Lockheed Martin's Skunk Works, the aerospace and defense manufacturer's advanced technology solutions division, revealed its latest hypersonic strike aircraft project this week, the SR-72.
[Computer rendering of SR-72. Photo, courtesy of Lockheed Martin.]
Designed to travel as an unmanned aircraft system (UAS) at Mach 6, six times the speed of sound, the SR-72 will go twice the speed of the SR-71, which was retired in the late 1990s. Powered by combined-cycle engine technology, the Skunk Works team has been working with propulsion engineers from Aerojet Rocketdyne on the project for several years.
In a statement, the Skunk Works team called the aircraft a "game changer," taking design notes from the rocket-launched Falcon Hypersonic Technology Vehicle 2 (HTV-2). The HTV-2 was developed in joint collaboration with the Defense Advanced Research Projects Agency (DARPA), and traveled at a top speed of Mach 20, or 13,000 mph.

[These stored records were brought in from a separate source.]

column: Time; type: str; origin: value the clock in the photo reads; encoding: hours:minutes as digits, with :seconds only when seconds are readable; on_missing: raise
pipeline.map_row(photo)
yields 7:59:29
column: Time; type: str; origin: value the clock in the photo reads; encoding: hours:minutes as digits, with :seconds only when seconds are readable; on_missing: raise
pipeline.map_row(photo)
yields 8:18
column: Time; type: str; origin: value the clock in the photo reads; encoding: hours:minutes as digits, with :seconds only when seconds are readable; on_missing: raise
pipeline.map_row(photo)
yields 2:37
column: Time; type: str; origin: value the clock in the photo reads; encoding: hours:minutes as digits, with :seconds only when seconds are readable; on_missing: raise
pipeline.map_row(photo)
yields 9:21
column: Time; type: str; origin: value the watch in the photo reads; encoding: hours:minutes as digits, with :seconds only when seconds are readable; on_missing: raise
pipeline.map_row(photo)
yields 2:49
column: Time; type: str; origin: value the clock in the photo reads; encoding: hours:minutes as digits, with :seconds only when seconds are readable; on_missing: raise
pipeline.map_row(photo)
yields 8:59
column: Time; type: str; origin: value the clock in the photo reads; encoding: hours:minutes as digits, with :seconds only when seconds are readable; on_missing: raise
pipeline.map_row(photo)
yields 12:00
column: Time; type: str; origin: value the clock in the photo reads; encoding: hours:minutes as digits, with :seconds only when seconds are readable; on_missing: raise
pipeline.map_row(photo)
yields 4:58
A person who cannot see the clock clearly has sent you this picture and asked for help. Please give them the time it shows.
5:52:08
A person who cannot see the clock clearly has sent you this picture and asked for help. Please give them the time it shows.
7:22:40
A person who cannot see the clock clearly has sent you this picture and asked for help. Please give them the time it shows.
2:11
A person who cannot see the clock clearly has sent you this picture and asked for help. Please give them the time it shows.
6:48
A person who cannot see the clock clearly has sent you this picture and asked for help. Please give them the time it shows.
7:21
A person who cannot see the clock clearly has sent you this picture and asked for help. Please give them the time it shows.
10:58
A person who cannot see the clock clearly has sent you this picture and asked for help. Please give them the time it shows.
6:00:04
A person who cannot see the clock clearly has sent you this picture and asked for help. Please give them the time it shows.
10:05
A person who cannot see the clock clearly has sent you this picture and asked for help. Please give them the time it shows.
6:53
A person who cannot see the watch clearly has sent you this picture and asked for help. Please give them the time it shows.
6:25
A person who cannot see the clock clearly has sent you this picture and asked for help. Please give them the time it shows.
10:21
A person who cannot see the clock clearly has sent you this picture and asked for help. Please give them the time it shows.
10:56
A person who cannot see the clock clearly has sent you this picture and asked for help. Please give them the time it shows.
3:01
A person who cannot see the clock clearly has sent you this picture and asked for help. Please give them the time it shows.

"Hypersonic aircraft, coupled with hypersonic missiles, could penetrate denied airspace and strike at nearly any location across a continent in less than an hour,” said Brad Leland, program manager of hypersonics at Lockheed Martin. “Speed is the next aviation advancement to counter emerging threats in the next several decades. The technology would be a game-changer in theater, similar to how stealth is changing the battlespace today.”
The Skunk Works team said the SR-72 "could be operational" by 2030.